▶ _TASK_
Beginning at the first line of the items and stopping after the line that contains "shadows and highlights: shadows 20.55, highlights", arrange those lines as a JSON list of strings, one string per line, with any blank lines left out.
-- Begin --
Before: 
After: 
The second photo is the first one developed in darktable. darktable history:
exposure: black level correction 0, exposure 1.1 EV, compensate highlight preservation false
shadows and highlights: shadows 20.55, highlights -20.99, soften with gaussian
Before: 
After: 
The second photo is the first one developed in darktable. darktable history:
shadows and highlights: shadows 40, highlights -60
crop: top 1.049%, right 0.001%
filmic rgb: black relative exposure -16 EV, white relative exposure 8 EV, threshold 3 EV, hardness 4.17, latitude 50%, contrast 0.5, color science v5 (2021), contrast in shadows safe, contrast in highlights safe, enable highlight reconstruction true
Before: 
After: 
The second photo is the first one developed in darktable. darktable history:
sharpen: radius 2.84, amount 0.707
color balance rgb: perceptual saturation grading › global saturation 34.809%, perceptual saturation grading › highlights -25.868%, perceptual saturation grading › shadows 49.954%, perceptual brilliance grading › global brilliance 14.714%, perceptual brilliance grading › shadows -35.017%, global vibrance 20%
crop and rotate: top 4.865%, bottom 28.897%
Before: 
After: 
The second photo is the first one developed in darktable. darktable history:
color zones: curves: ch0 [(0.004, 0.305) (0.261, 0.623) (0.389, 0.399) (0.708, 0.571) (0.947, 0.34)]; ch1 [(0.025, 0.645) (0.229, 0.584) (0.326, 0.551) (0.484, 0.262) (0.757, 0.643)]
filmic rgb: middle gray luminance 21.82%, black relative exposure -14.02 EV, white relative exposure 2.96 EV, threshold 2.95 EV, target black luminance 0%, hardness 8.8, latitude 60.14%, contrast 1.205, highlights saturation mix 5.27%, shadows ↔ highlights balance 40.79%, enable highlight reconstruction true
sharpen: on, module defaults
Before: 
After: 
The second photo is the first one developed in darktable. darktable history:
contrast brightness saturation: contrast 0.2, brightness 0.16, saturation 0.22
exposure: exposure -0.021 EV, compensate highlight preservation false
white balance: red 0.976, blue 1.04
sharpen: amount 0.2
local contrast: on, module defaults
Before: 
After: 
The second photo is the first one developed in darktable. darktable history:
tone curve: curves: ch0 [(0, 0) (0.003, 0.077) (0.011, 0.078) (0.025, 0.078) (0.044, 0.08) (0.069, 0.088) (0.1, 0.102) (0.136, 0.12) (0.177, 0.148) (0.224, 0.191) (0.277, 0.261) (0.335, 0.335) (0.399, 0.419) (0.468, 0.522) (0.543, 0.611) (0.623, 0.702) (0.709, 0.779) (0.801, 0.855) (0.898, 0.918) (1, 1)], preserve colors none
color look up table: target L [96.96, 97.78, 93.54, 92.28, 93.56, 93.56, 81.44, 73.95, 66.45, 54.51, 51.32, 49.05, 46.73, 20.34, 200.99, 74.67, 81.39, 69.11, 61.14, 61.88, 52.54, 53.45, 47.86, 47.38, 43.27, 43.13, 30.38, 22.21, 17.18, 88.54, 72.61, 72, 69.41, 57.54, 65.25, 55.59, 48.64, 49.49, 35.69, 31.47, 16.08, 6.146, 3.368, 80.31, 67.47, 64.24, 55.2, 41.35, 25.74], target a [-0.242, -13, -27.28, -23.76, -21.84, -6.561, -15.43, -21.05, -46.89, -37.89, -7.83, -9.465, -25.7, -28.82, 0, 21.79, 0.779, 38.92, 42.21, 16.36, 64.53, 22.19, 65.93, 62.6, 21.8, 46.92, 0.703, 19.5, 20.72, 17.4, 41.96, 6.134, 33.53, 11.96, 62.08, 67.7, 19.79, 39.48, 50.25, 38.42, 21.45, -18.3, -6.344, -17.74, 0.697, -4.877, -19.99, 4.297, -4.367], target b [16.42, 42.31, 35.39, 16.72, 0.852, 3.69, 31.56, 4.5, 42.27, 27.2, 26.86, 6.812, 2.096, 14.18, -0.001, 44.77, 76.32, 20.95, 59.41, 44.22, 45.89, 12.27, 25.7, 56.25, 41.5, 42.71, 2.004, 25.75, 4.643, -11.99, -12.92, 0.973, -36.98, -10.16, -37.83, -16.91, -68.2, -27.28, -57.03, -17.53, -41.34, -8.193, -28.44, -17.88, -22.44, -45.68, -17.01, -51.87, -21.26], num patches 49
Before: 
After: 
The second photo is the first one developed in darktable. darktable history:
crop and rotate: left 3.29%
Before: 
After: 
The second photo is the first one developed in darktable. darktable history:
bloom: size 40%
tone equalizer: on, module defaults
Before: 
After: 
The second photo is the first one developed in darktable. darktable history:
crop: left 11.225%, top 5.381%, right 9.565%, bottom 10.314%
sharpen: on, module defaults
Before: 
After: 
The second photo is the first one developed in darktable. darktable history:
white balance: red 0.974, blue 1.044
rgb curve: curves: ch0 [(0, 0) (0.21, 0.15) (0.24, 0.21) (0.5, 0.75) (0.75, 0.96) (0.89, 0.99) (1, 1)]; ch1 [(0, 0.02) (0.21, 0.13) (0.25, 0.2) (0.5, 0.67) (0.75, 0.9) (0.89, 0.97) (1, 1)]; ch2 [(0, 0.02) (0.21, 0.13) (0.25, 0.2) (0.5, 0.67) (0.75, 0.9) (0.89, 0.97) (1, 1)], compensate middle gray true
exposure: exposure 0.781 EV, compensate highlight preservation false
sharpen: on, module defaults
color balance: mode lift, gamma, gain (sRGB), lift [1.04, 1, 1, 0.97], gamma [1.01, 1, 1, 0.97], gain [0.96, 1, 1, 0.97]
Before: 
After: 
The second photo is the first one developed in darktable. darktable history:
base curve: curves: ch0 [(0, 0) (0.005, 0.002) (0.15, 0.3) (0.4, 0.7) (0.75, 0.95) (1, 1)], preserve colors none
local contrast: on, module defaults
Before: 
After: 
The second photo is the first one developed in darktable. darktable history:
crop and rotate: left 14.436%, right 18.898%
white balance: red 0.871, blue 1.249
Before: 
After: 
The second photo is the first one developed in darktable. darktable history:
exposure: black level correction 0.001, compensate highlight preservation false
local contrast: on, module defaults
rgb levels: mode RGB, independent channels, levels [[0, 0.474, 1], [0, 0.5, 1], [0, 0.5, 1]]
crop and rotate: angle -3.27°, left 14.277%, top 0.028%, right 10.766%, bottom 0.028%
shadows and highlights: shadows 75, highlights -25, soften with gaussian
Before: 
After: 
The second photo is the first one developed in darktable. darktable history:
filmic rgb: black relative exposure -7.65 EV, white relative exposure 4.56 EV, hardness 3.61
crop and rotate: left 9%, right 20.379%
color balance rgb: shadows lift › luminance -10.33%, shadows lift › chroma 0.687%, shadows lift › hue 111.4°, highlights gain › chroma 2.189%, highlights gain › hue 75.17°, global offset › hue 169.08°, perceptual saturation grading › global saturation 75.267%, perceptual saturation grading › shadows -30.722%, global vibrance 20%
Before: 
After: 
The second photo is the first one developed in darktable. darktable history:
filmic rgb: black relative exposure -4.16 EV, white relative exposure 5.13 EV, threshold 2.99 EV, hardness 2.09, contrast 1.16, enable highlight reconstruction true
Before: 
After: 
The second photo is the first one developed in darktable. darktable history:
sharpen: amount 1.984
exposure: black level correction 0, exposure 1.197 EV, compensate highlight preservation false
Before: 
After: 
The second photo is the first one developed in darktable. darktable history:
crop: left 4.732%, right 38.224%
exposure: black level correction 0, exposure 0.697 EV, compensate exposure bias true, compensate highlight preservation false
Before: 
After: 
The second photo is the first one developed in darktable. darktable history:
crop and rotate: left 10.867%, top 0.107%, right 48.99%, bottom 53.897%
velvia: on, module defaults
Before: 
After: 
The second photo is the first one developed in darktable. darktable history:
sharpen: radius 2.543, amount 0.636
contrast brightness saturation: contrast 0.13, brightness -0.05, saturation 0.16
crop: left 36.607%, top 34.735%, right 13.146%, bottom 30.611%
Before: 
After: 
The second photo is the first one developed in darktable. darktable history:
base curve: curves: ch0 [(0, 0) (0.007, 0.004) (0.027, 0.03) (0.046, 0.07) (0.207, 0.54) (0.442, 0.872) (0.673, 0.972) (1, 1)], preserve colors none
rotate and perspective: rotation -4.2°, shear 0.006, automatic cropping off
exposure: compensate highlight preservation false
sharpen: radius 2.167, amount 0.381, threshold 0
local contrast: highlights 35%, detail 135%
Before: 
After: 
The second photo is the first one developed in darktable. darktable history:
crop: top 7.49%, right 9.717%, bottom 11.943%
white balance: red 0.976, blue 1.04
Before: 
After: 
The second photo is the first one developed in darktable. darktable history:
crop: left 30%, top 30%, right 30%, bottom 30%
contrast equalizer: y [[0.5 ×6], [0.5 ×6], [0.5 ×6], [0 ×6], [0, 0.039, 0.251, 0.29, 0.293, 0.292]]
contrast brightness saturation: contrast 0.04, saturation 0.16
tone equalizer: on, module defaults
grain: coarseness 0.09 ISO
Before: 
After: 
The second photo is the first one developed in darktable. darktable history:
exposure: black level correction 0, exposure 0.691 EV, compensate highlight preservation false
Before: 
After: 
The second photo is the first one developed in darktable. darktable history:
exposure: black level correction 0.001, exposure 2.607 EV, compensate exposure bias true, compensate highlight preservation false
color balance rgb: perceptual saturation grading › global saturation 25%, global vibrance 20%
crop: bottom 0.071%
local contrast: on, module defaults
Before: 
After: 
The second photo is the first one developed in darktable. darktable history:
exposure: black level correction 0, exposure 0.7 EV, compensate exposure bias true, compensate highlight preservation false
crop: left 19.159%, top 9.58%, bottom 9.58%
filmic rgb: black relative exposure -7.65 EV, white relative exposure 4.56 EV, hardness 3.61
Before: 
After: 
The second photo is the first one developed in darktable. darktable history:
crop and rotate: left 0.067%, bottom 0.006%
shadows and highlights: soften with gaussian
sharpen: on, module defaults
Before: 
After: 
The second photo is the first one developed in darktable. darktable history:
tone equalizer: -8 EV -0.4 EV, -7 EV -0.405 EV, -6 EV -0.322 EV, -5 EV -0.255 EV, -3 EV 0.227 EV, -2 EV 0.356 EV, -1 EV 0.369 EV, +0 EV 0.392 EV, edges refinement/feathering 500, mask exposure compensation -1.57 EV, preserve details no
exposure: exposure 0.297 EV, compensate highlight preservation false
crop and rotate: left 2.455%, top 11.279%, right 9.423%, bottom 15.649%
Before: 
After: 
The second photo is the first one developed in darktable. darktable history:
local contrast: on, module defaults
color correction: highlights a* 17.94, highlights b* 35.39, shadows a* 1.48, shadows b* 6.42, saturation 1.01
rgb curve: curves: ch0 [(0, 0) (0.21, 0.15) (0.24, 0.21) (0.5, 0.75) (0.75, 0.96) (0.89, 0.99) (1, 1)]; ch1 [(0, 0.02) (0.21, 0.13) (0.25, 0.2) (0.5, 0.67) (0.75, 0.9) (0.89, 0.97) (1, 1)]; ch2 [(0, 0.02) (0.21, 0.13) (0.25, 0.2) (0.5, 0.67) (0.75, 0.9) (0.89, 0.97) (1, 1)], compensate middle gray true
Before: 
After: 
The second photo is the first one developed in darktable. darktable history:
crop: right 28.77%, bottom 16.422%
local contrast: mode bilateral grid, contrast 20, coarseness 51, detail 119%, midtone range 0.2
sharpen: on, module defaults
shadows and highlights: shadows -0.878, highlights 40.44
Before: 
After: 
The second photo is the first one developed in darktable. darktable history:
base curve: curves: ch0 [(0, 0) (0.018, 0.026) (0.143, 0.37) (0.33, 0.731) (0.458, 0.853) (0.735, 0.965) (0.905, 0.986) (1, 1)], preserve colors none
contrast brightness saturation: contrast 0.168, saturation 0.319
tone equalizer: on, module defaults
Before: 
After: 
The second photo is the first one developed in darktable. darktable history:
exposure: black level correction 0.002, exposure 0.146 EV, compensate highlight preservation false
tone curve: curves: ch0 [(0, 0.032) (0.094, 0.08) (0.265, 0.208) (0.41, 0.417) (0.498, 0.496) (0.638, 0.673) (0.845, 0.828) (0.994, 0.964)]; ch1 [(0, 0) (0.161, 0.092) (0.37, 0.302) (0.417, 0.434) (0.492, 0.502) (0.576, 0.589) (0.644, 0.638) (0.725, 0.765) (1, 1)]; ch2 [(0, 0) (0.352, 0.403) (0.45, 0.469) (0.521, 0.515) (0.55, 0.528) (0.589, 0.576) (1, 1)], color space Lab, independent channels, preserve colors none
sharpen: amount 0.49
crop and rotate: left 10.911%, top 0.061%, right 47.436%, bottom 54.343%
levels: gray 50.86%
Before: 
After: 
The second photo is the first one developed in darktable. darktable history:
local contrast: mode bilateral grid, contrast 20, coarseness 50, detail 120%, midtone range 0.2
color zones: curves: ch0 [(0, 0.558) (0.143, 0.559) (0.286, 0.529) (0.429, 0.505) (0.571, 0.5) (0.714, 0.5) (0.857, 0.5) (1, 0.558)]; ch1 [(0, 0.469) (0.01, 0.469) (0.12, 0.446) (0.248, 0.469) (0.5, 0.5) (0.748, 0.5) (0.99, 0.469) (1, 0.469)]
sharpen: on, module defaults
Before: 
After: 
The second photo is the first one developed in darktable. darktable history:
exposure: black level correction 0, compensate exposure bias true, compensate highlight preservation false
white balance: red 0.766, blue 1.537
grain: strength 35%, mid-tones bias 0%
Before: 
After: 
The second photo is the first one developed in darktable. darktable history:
-- End --
▶ _FULL SOLUTION_
[
  "Before: ",
  "After: ",
  "The second photo is the first one developed in darktable. darktable history:",
  "exposure: black level correction 0, exposure 1.1 EV, compensate highlight preservation false",
  "shadows and highlights: shadows 20.55, highlights -20.99, soften with gaussian"
]